__Extract provided__
An example of another coding scheme that could be used according to the present invention is illustrated in FIG. 6. Using this scheme verification data could be distinguished from a passport number by representing the verification data as one or more non-alpha-numeric characters. A machine reading device would then be configured to detect these characters and decode the verification sequence.

The check digit could also comprise alpha-numeric characters distinguished using the methods described previously or further printed in a different orientation, in a different font, in a different type, or as a different size. These distinctions between the two types of data need to be clear from the point of view of a human reader who is unconcerned with the verification data.

This system thus allows verification data such as a check digit to be incorporated into new documents such as passports, without the need for retraining millions of staff around the world or recalling all documents. All a lay-person or machine reading system will see on examining a new document is a distinguished marking or character, which they can be told to distinguish and ignore.

The same technique can be used in a second embodiment with relation to sequential numbering on security documents such as banknotes. Typically a number of documents will be produced and these documents will be numbered sequentially for security purposes. A check digit can be added to this serial number in order to make counterfeiting the document more difficult. The use of a check digit presents problems for the counterfeiter as the check digit must be altered for each serial number. A simple check for validity is thus to see whether the check digit matches the serial number, as many counterfeiters would normally just print an arbitrary number upon the counterfeited document.

This check digit can further be located anywhere within the data sequence to produce more problems for the counterfeiter. Typically, the serial number and check digit are printed as one continuous data sequence, undistinguished in form and orientated with a common axis. However, a human or machine reading device may still need to read the serial number separately from a check digit for the use in conventional legacy applications. To do this the check digit is physically distinguished from the remaining serial number. This could be performed in a number of different ways, which are illustrated in FIG. 7. For example making the check digits significantly larger 700 or smaller than the serial number digits 701; making the check digit a different colour to the other serial number digits; printing the check digit in a different ink 702 to the other serial number digits 701; printing the check digit using a different technique to the other serial number digits; or printing the check digit in a different font 703 to other serial number digits 701.

When a different ink is used then the check digit may be printed using invisible fluorescence inks. In this case the check digit is invisible to the naked eye and is only visible under ultraviolet illumination. Thus the machine reading optical apparatus could be equipped with a UV LED to read the check digit and use it to verify the serial number without any standard operator being able to locate the check digit.

__Information supplied__
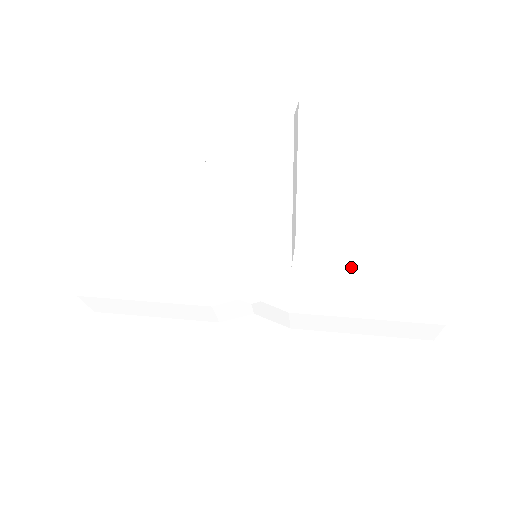
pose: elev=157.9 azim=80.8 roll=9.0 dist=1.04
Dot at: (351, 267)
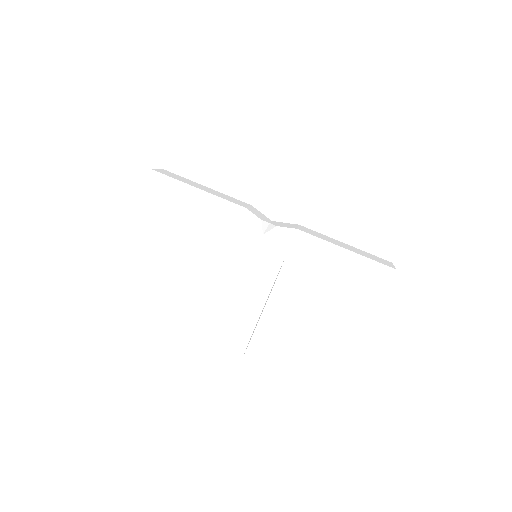
Dot at: (315, 292)
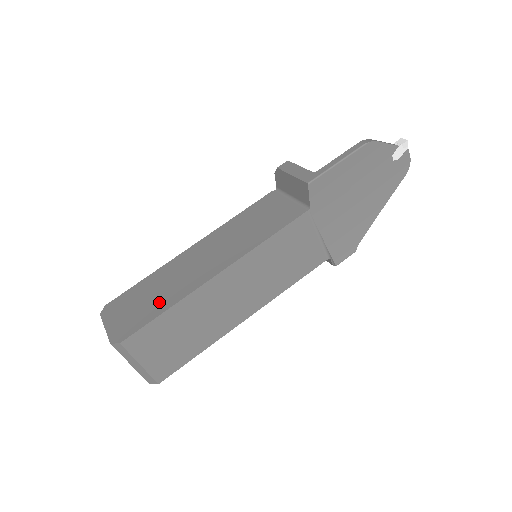
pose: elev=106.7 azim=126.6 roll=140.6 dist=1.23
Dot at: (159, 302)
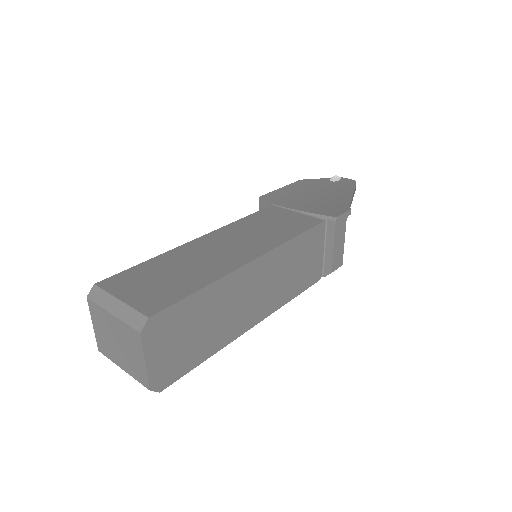
Dot at: occluded
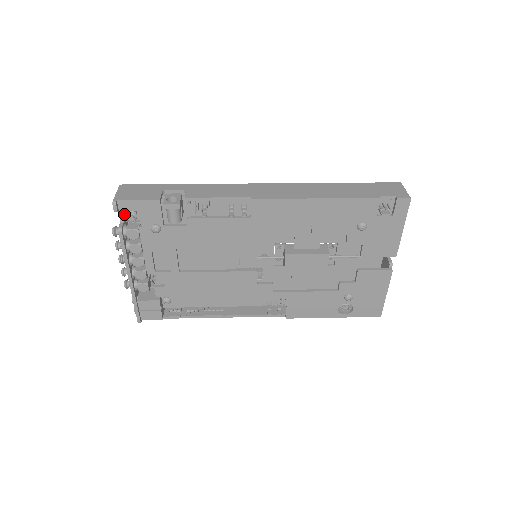
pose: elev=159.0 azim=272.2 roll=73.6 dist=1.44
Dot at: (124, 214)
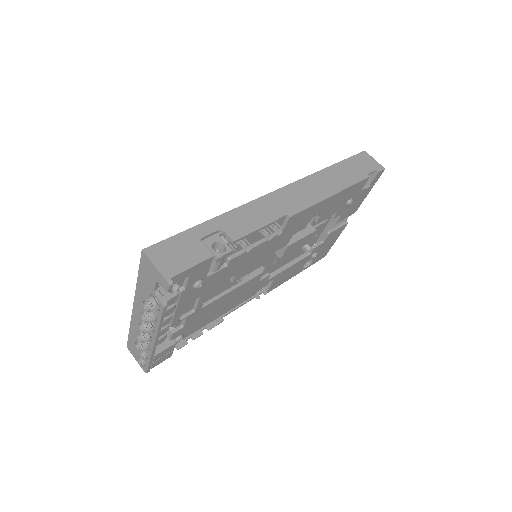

__Exercise task 1__
Retype the passage from the extract about check digits, starting with "The check digit could" and going on through "distinguish and ignore.".
__Exercise task 2__
Echo every line of the entries that follow the check-digit extract, character for character, and leave the pictures out of your answer.

__Answer 1__
The check digit could also comprise alpha-numeric characters distinguished using the methods described previously or further printed in a different orientation, in a different font, in a different type, or as a different size. These distinctions between the two types of data need to be clear from the point of view of a human reader who is unconcerned with the verification data.

This system thus allows verification data such as a check digit to be incorporated into new documents such as passports, without the need for retraining millions of staff around the world or recalling all documents. All a lay-person or machine reading system will see on examining a new document is a distinguished marking or character, which they can be told to distinguish and ignore.

__Answer 2__
pose: elev=157.9 azim=80.8 roll=9.0 dist=1.04
Dot at: (351, 267)
Dot at: (315, 292)
pose: elev=106.7 azim=126.6 roll=140.6 dist=1.23
Dot at: (159, 302)
Dot at: occluded
pose: elev=159.0 azim=272.2 roll=73.6 dist=1.44
Dot at: (124, 214)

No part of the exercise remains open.